#### Passage shown
BEGIN
2554/11/05

Let me dream

I don't know how far I can walk with you on this road.
Of course, I want this road to be a never-ending one.
I don't know how long you will allow me to walk by your side.
Of course, I always want to be with you along the way of life.

I know I have no rights at all to have a feeling for you like this.
But it can't help, you become my friend,
my inspiration, my dream, my breath, and, eventually, my love.
Cause you make everything in my life possible.
You make me believe in my dream again.
And you count on me, you trust me not less than I trust you.

I want to dance my life with you.
I wish you let me in.
I wish you open up your mind and let me go into your life.

The thing happened at the beach was so touching.
You told me how much you cared of me.
You told me the most favorite moment in this unplanned trip
was when you sat with me.
I guess that was the most you could give it to me.
END
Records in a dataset
BEGIN
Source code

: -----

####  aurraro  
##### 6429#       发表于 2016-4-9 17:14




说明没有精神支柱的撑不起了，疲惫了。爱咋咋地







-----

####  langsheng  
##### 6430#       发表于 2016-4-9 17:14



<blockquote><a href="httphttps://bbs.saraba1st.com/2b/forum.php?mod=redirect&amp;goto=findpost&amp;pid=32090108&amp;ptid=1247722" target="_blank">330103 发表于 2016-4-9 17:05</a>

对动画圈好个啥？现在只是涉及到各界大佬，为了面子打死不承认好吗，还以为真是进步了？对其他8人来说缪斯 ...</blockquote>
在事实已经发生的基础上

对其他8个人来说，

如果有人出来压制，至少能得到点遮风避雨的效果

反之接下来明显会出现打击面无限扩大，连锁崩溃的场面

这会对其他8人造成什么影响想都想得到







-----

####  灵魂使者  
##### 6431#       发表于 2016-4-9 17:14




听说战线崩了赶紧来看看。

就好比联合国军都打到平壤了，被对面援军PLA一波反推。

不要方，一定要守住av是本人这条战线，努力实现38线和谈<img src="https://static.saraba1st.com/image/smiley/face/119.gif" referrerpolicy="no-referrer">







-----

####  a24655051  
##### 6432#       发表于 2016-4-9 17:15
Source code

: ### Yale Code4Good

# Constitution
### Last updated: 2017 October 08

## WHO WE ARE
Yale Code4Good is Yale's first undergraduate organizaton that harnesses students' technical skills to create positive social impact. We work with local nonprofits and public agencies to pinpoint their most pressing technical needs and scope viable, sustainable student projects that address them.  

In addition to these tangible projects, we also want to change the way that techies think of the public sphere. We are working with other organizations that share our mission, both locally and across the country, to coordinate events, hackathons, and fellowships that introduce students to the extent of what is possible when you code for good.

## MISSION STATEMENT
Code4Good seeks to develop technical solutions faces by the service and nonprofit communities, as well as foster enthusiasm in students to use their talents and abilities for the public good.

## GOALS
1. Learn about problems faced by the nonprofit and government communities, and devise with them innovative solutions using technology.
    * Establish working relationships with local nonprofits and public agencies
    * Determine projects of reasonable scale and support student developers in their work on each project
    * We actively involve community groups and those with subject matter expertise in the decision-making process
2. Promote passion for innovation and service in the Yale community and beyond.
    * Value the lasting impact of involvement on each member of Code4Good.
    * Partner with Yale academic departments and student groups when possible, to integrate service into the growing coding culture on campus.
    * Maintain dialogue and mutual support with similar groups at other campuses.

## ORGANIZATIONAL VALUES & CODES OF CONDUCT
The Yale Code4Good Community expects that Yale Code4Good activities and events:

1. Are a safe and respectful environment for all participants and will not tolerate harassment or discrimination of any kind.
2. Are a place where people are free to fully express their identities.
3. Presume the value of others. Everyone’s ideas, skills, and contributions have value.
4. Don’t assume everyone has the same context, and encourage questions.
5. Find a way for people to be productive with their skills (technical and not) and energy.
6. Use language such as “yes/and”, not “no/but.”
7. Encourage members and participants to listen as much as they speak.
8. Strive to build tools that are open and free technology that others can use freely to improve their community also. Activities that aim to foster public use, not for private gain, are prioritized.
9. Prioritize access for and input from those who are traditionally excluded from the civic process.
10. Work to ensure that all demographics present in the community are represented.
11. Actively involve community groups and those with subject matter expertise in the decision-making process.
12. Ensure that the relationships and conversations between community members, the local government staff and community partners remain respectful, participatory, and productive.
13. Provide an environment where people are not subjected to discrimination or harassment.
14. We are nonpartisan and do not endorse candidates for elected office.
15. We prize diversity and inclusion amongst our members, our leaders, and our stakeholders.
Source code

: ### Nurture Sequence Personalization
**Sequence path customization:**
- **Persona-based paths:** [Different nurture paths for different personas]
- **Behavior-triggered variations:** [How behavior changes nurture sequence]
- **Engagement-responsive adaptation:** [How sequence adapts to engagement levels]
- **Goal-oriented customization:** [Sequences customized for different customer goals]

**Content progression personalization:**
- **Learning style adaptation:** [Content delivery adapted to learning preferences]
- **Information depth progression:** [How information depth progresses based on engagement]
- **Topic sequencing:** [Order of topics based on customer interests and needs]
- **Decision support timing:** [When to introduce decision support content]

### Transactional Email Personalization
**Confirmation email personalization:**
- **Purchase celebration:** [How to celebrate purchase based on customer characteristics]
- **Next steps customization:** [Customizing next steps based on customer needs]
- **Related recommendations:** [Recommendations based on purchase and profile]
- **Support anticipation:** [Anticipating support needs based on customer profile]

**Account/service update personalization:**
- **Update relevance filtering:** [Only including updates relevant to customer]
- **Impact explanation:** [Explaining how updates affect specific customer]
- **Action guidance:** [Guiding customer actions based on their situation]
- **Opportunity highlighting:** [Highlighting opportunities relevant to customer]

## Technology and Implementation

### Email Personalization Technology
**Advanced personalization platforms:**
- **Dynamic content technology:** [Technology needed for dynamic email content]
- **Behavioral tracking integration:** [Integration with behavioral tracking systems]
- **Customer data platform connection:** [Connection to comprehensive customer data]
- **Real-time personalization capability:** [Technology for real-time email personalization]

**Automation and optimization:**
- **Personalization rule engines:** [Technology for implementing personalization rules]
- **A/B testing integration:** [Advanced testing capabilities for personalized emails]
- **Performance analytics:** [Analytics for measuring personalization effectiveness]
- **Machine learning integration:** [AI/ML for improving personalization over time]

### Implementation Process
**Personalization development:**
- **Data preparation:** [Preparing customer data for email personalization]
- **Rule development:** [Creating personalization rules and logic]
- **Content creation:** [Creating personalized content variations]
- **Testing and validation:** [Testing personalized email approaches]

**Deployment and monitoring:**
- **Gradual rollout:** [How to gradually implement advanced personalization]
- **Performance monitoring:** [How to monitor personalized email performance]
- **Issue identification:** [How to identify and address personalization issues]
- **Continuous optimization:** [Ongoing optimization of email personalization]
END
#### Exercise requirements
According to the poem "Let me dream," what was the most favorite moment of the unplanned trip?

#### Solved problem
When the person addressed sat with the speaker.